- Location: White City Stadium
- Start date: 16 June
- End date: 30 June
- Total prize money: £1,500 (winner)

= 1951 English Greyhound Derby =

Greyhound racing event

The 1951 Greyhound Derby took place during June with the final being held on 30 June 1951 at White City Stadium. The winner Ballylanigan Tanist received a first prize of £1,500.

== Final result ==
At White City (over 525 yards):

| Position | Name of Greyhound | Breeding | Trap | SP | Time | Trainer |
|---|---|---|---|---|---|---|
| 1st | Ballylanigan Tanist | Mad Tanist - Fly Dancer | 1 | 11-4 | 28.62 | Leslie Reynolds (Wembley) |
| 2nd | Black Mire | Darkies Gift - Kelton Flash | 3 | 9-4f | 28.82 | Jack Toseland (Perry Barr) |
| 3rd | Rushton Smutty | Mad Tanist - Summer Frock | 2 | 4-1 | 29.04 | Frank Johnson (Private) |
| 4th | Atomic Line | Astra's Son - Atomic Seal | 6 | 4-1 | 29.20 | Jack Harvey (Wembley) |
| 5th | Rapid Choice | Bah's Choice - Pure Motive | 4 | 100-8 | 29.26 | Paddy McEvoy (Private) |
| 6th | Mad Miller | Mad Tanist - Castletown Skinner | 5 | 10-1 | 29.48 | Leslie Reynolds (Wembley) |

=== Distances ===
2½, 2¾, 2, ½, 2¾ (lengths)

The distances between the greyhounds are in finishing order and shown in lengths. From 1950 one length was equal to 0.08 of one second.

==Review==
A record 140 entries were received at the initial stage of the 1951 English Greyhound Derby, which left the White City Racing Manager Major Percy Brown with the difficult task of selecting 48. Eight first round heats took place and Quare Customer, the Cesarewitch champion and 1950 English Greyhound Derby runner, quoted at 100-1 won his heat. Three other pre-competition 100-1 shots also sealed heat wins, they were Guineas champion Derryboy Blackbird, Junes Idol and Moon Again. Ante post favourite Black Mire and another market leader, Atomic Line both won their heats.

Junes Idol won again in round two, in the fastest time so far (28.66), beating a field including Black Mire. Three Wembley greyhounds, Greenwood Tanist and Ballylanigan Tanist trained by Leslie Reynolds and Atomic Line trained by Jack Harvey dominated the remaining three heats.

In the first semi-final Atomic Line held off the challenge of the Ballylanigan Tanist, with Rushton Smutty (1950 Trafalgar Cup and Puppy Derby champion) taking the third qualifying place. The second semi-final went to 5-4 on shot Black Mire, in a fast 28.62, with Mad Miller and Rapid Choice taking the final berths for the final.

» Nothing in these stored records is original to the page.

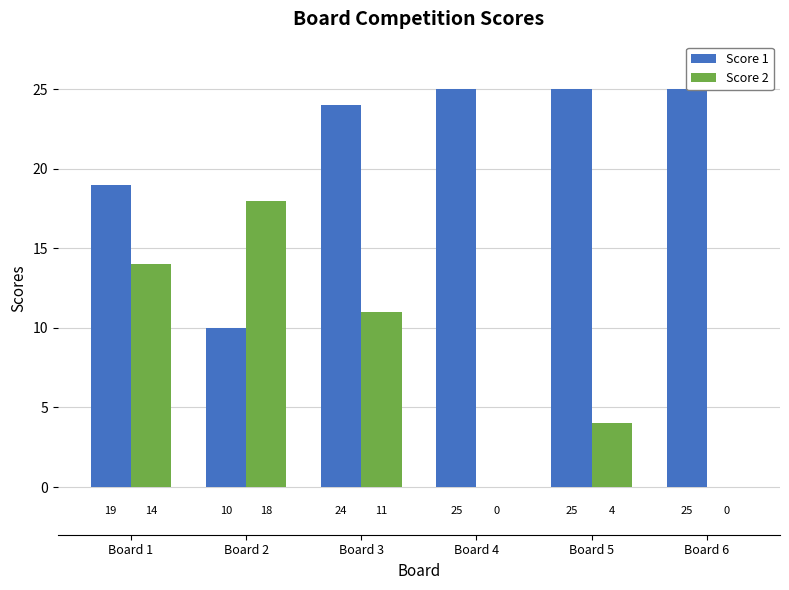

Which label corresponds to the largest value in the chart?

Board 4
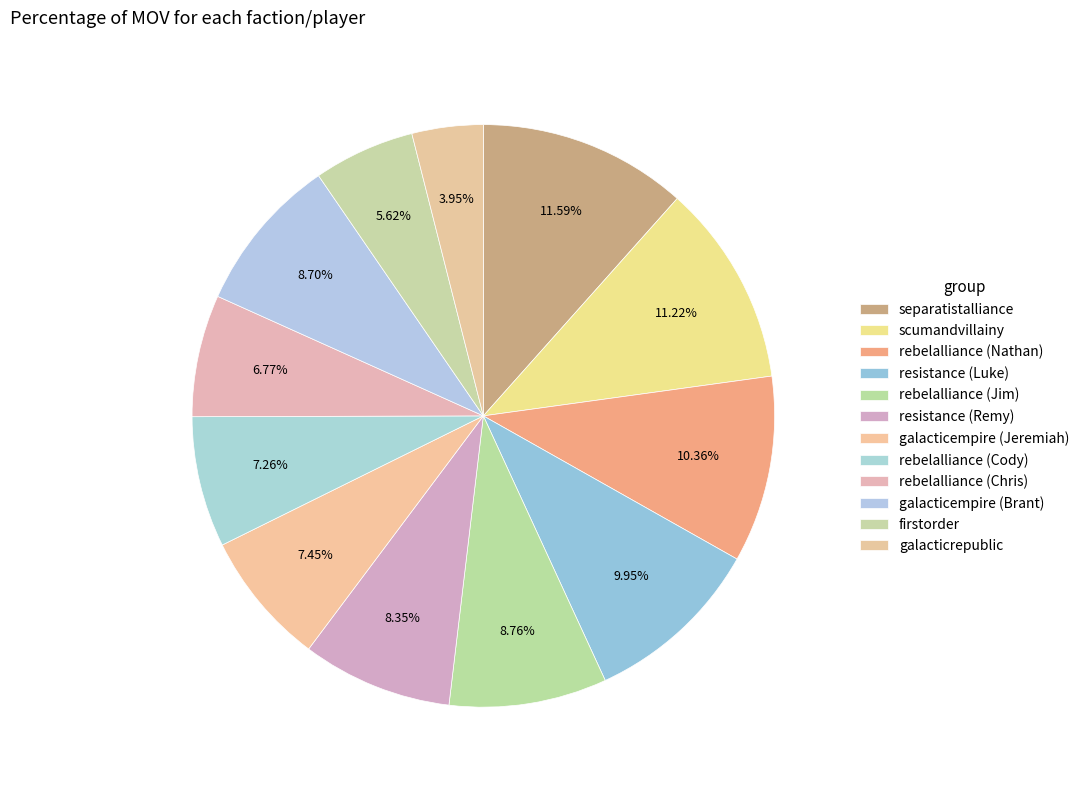

The galacticrepublic slice represents 1% of the pie. True or false?

False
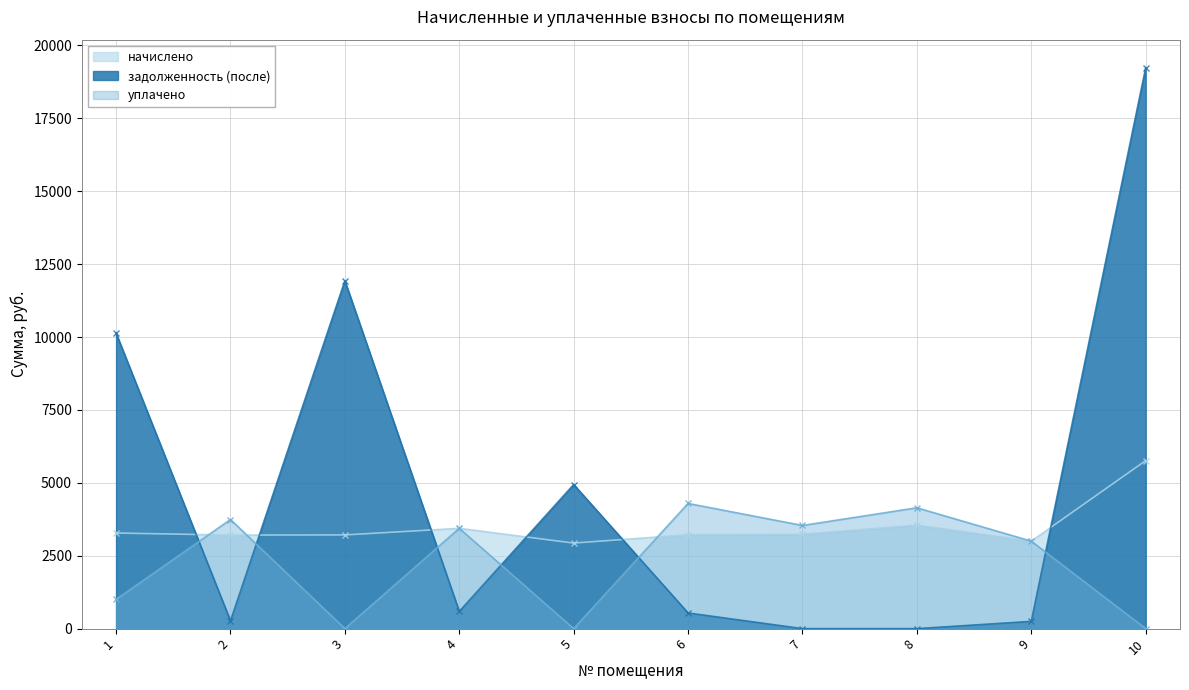

What is the value of the задолженность (после) point at the 6th from the left?

537.8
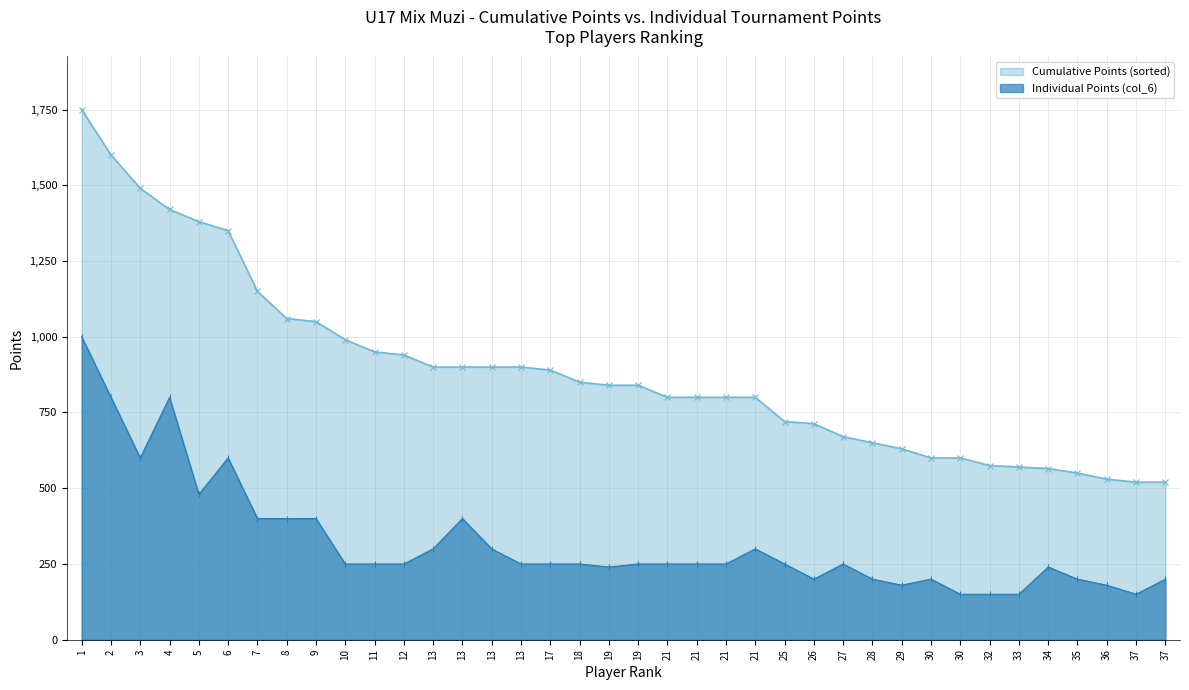

True or false: Cumulative Points (sorted) and Individual Points (col_6) intersect in this chart.

False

On the final night a crowd of 62,000 witnessed Atomic Line breaking from the starting traps first but Rushton Smutty forced his way inside going to the first bend. Ballylanigan Tanist's early pace put him into the lead on the outside of the pair and then he stretched that lead on the back straight. By the third bend only Black Mire looked a danger to Ballylanigan Tanist after he overtook Rushton Smutty on the back straight to move into second place. However Ballylanigan Tanist remained two and a half lengths clear at the finish line, in a time of 28.62 seconds, a new record for the final. The winning owner was Norman Dupont and it was a third Derby title for trainer Leslie Reynolds.